One node in a Vertica Data Repository cluster fails to start
search cancel

One node in a Vertica Data Repository cluster fails to start

book

Article ID: 250999

calendar_today

Updated On:

Products

CA Performance Management - Usage and Administration DX NetOps

Issue/Introduction

One of the DR Nodes is down.

In a 3 node DX NetOps Performance Management Data Repository Vertica database cluster one node is down.

Node0003 in a 3 node DR cluster fails to start.

Trying to start it using the adminTools UI results in failure.
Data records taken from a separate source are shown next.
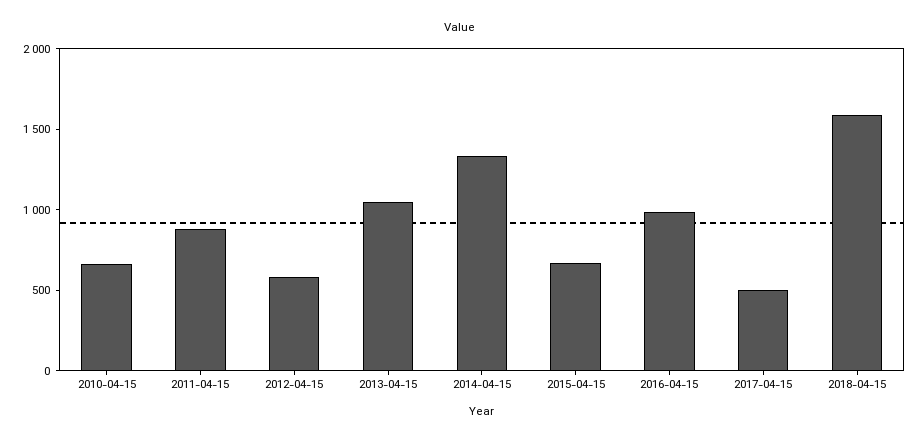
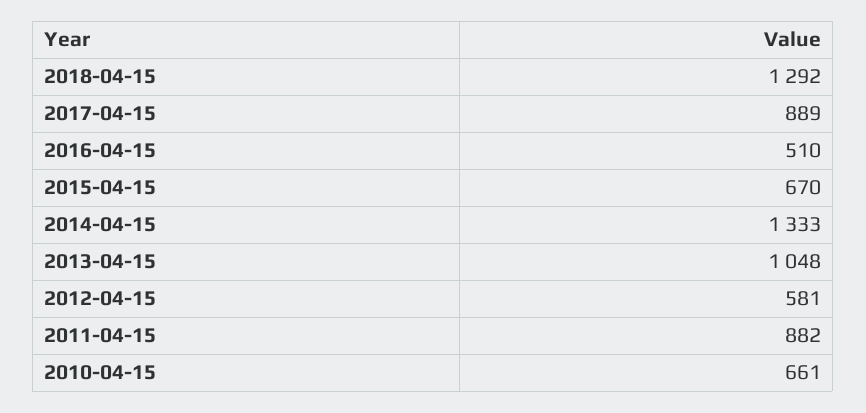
  {
    "2010-04-15": 661,
    "2011-04-15": 882,
    "2012-04-15": 581,
    "2013-04-15": 1048,
    "2014-04-15": 1333,
    "2015-04-15": 670,
-   "2016-04-15": 1000,
+   "2016-04-15": 510,
-   "2017-04-15": 500,
+   "2017-04-15": 889,
-   "2018-04-15": 1600
+   "2018-04-15": 1292
  }

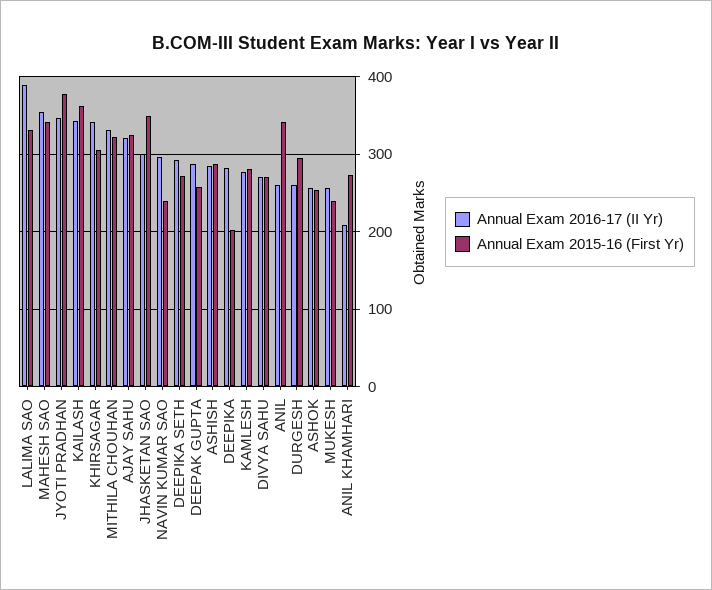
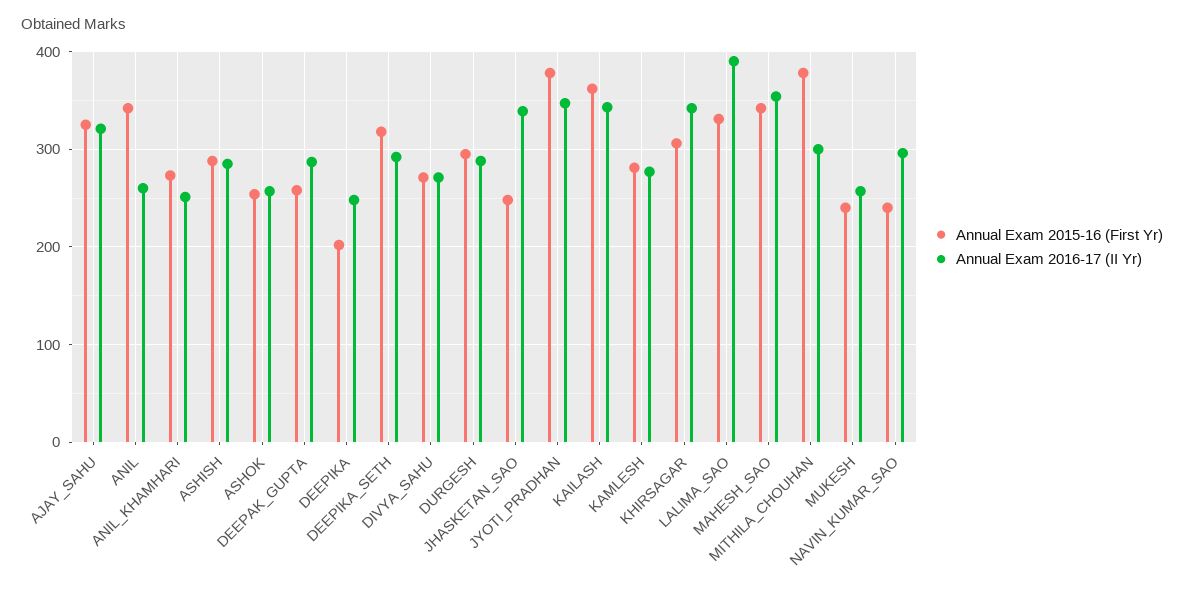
  {
    "Annual Exam 2016-17 (II Yr)": {
      "LALIMA SAO": 390,
      "MAHESH SAO": 350,
      "JYOTI PRADHAN": 350,
      "KAILASH": 340,
      "KHIRSAGAR": 340,
-     "MITHILA CHOUHAN": 330,
+     "MITHILA CHOUHAN": 300,
      "AJAY SAHU": 320,
-     "JHASKETAN SAO": 300,
+     "JHASKETAN SAO": 340,
      "NAVIN KUMAR SAO": 300,
      "DEEPIKA SETH": 290,
      "DEEPAK GUPTA": 290,
      "ASHISH": 290,
-     "DEEPIKA": 280,
+     "DEEPIKA": 250,
      "KAMLESH": 280,
      "DIVYA SAHU": 270,
      "ANIL": 260,
-     "DURGESH": 260,
+     "DURGESH": 290,
      "ASHOK": 260,
      "MUKESH": 260,
-     "ANIL KHAMHARI": 210
+     "ANIL KHAMHARI": 250
    },
    "Annual Exam 2015-16 (First Yr)": {
      "LALIMA SAO": 330,
      "MAHESH SAO": 340,
      "JYOTI PRADHAN": 380,
      "KAILASH": 360,
      "KHIRSAGAR": 310,
-     "MITHILA CHOUHAN": 320,
+     "MITHILA CHOUHAN": 380,
      "AJAY SAHU": 330,
-     "JHASKETAN SAO": 350,
+     "JHASKETAN SAO": 250,
      "NAVIN KUMAR SAO": 240,
-     "DEEPIKA SETH": 270,
+     "DEEPIKA SETH": 320,
      "DEEPAK GUPTA": 260,
      "ASHISH": 290,
      "DEEPIKA": 200,
      "KAMLESH": 280,
      "DIVYA SAHU": 270,
      "ANIL": 340,
      "DURGESH": 300,
      "ASHOK": 250,
      "MUKESH": 240,
      "ANIL KHAMHARI": 270
    }
  }

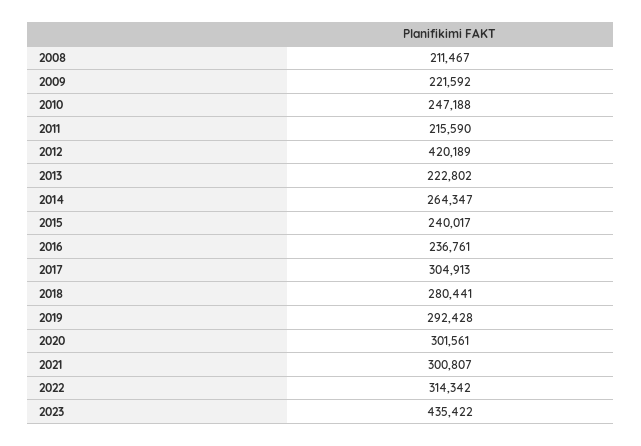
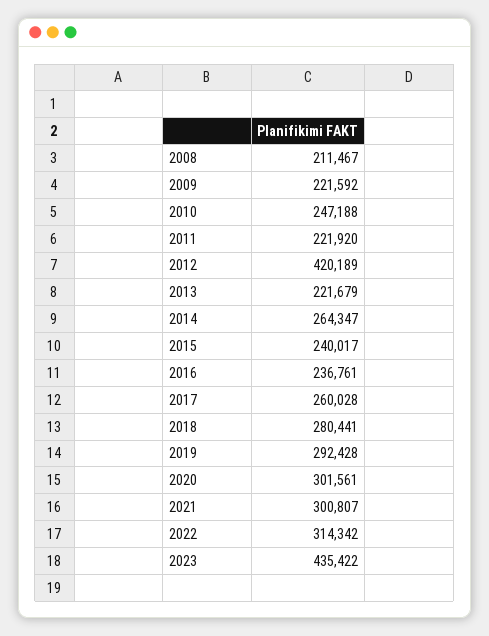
  {
    "2008": 211467,
    "2009": 221592,
    "2010": 247188,
-   "2011": 215590,
+   "2011": 221920,
    "2012": 420189,
-   "2013": 222802,
+   "2013": 221679,
    "2014": 264347,
    "2015": 240017,
    "2016": 236761,
-   "2017": 304913,
+   "2017": 260028,
    "2018": 280441,
    "2019": 292428,
    "2020": 301561,
    "2021": 300807,
    "2022": 314342,
    "2023": 435422
  }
It still reports as down.

In the /<CatalogHomeDir>/drdata/v_drdata_node0003_catalog/vertica.log file we see these messages.

2022-09-28 15:30:27.460 Main:0x7f4b87565600-fff0000000000cc1 [Command] <INFO> Setting up UDType pointers
2022-09-28 15:30:27.460 Main:0x7f4b87565600-fff0000000000cc1 [Catalog] <WARNING> Couldn't load libraries
2022-09-28 15:30:27.460 Main:0x7f4b87565600-fff0000000000cc1 <PANIC> @v_drdata_node0003: VX001/2973: Data consistency problems found; startup aborted
        HINT:  Check that all file systems are properly mounted.  Also, the --force option can be used to delete corrupted data and recover from the cluster
        LOCATION:  mainEntryPoint, /data/qb_workspaces/jenkins2/ReleaseBuilds/Hammermill/REL-10_1_1-x_hammermill/build/vertica/Basics/vertica.cpp:1805
2022-09-28 15:30:27.498 Main:0x7f4b87565600-fff0000000000cc1 [Main] <PANIC> Wrote backtrace to ErrorReport.txt
2022-09-28 15:30:27.498 Main:0x7f4b87565600-fff0000000000cc1 [Main] <ALL> Core dumped to /catalog/drdata/v_drdata_node0003_catalog

Environment

All supported DX NetOps Performance Management releases

Cause

The server hosting node0003 was rebooted unexpectedly without first shutting the database down on node0003.

This was observed using the 'uptime' command where two nodes show 100+ day uptime values while the problem node shows it running for less than 24 hours.

Resolution

To resolve this take the following steps.

  1. Log in to the terminal of one of the nodes in the cluster as the dradmin user.
  2. Run the following command:
    1. /opt/vertica/bin/admintools -t restart_node -F -s <IP_of_Down_Node> -d <DBName>
    2. Replace:
      1. <IP_of_Down_Node> with the IP address of the down node.
      2. <DBName> with the name of the database
    3. Example using default recommended DB name 'drdata' and IP address 127.0.0.1.
      1. /opt/vertica/bin/admintools -t restart_node -F -s 127.0.0.1 -d drdata
  3. Enter Yes to wait for it to complete it's working restarting the down node.

If this fails to restart the node open a new Support case via support.broadcom.com.